What you will do
Return every line of the material below verbatim, with nothing changed, added, or left out.

Collected material
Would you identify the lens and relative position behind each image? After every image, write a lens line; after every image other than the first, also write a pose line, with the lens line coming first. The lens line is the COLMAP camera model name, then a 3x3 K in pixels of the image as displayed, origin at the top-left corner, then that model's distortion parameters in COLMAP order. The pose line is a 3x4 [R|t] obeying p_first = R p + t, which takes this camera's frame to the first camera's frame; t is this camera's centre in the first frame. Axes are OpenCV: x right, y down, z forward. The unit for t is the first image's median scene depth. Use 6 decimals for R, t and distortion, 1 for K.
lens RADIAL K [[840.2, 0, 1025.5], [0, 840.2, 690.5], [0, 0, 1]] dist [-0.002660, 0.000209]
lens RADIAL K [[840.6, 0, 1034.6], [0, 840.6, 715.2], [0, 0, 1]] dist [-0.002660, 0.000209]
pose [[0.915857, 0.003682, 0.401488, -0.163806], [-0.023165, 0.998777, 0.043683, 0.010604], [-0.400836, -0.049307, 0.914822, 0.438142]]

Exercise response
Would you identify the lens and relative position behind each image? After every image, write a lens line; after every image other than the first, also write a pose line, with the lens line coming first. The lens line is the COLMAP camera model name, then a 3x3 K in pixels of the image as displayed, origin at the top-left corner, then that model's distortion parameters in COLMAP order. The pose line is a 3x4 [R|t] obeying p_first = R p + t, which takes this camera's frame to the first camera's frame; t is this camera's centre in the first frame. Axes are OpenCV: x right, y down, z forward. The unit for t is the first image's median scene depth. Use 6 decimals for R, t and distortion, 1 for K.
lens RADIAL K [[840.2, 0, 1025.5], [0, 840.2, 690.5], [0, 0, 1]] dist [-0.002660, 0.000209]
lens RADIAL K [[840.6, 0, 1034.6], [0, 840.6, 715.2], [0, 0, 1]] dist [-0.002660, 0.000209]
pose [[0.915857, 0.003682, 0.401488, -0.163806], [-0.023165, 0.998777, 0.043683, 0.010604], [-0.400836, -0.049307, 0.914822, 0.438142]]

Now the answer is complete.